Empatamos com os campeões da América do Sul, exulta o cronista do ‘Estadão’


Ademir Medici

27/05/2019 | 07:00


Domingo, 25 de maio de 1919, Estádio de Laranjeiras, o campo do Fluminense, no Rio de Janeiro. Última partida do III Campeonato Sul-Americano de Futebol. O Uruguai, que vencera as duas versões anteriores, marca dois gols no Brasil, coloca a mão na taça do tri, mas não resiste ao entusiasmo dos brasileiros.

Conseguimos um honroso empate, com dois gols de Manoel Nunes, o Neco do Corinthians – “o primeiro grande ídolo alvinegro”, como o define o jornalista Celso Unzelte, autor do Almanaque do Timão.

Festa no Rio, festa em São Paulo, porque mais uma vez o jornal O Estado de S. Paulo transmitiu o jogo via sistema telefônico: o setorista no Rio comunicando os lances principais da peleja – como se dizia – e os colegas na retaguarda, em São Paulo, afixando cartazes na porta do jornal, localizado na Praça Antonio Prado, mais precisamente no Palacete Martinico Prado, como nos informa Sérgio Miranda Paz, um dos historiadores do Memofut (Grupo Literatura e Memória do Futebol).

Também foi tirada uma edição extra naquele mesmo dia, o Estadinho, imediatamente enviada para as bancas e para cidades como Campinas, conforme relata o correspondente local. Evidentemente que nossos antepassados do Grande ABC também devem ter recebido esta edição histórica.

Termina a fase regulamentar do Sul-Americano de 1919 com Brasil e Uruguai empatados em primeiro lugar, cinco pontos ganhos cada um, mesmo que os brasileiros tenham vencido no saldo de gols. Mas tudo seria resolvido com uma partida extra, como se verá.

Um cronista que se assinava ‘P’. Simplesmente ‘P’.E o seu artigo saiu titulado assim: ‘Football’

- A cada instante afixávamos aqui no Estado um quadro com as últimas impressões do nosso representante no Rio.
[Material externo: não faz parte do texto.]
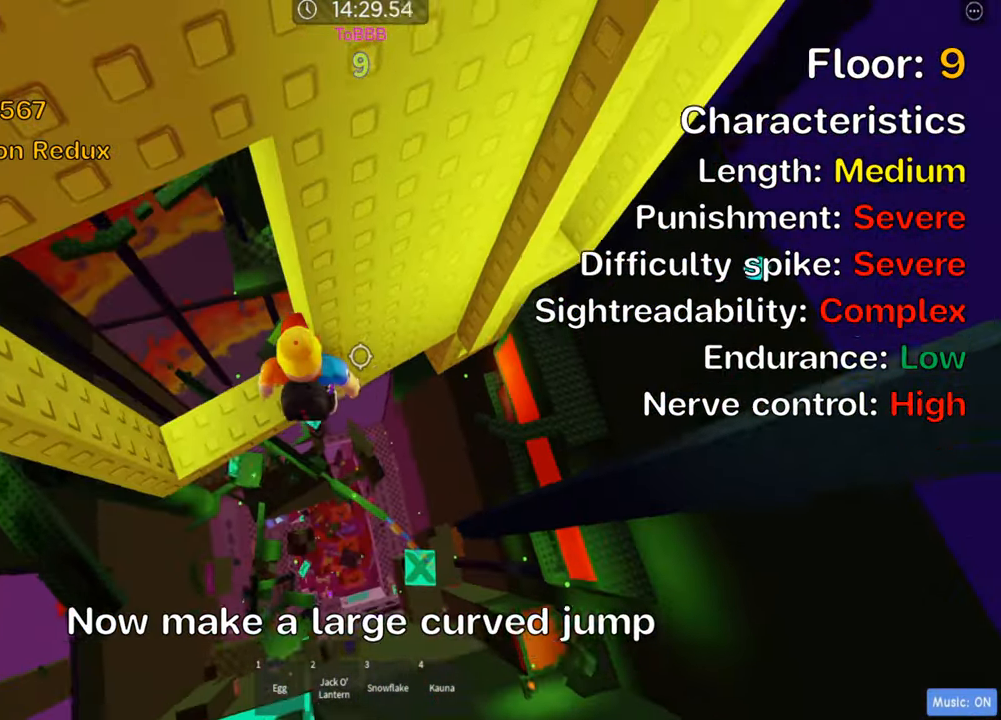
{"keys": ["d"], "events": [[100, "shift", "up"], [167, "d", "down"], [300, "space", "down"], [417, "space", "up"]]}
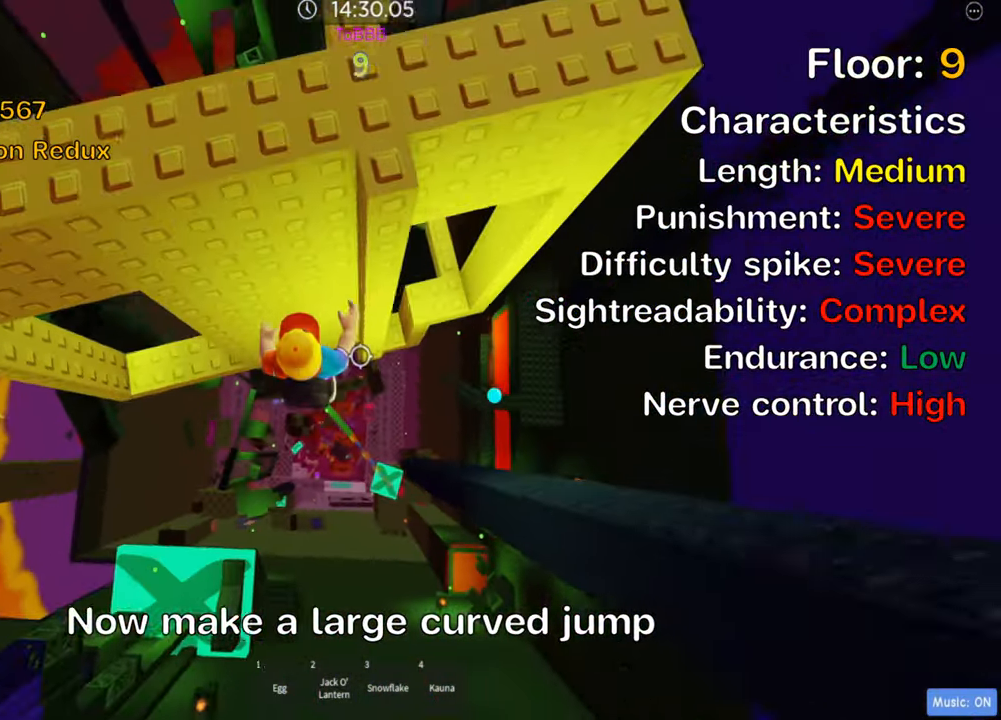
{"keys": [], "events": [[183, "w", "down"], [416, "w", "up"], [433, "d", "up"]]}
E a multidão a clamar de entusiasmo ou indignação, conforme era dos brasileiros ou dos uruguaios o ponto anunciado.
- Por vezes o clamor de ovação era formidável, como raríssimas vezes se têm visto na Praça Antonio Prado, que é o coração da cidade.
- O largo tão cheio que a mim custou chegar ao Estado; e os próprios bondes quase não podiam ganhar a Rua do Rosário.
- Com que infinito e transbordante entusiasmo o povo recebeu a noticia final, de que houvéramos empatado com os campeões da América do Sul.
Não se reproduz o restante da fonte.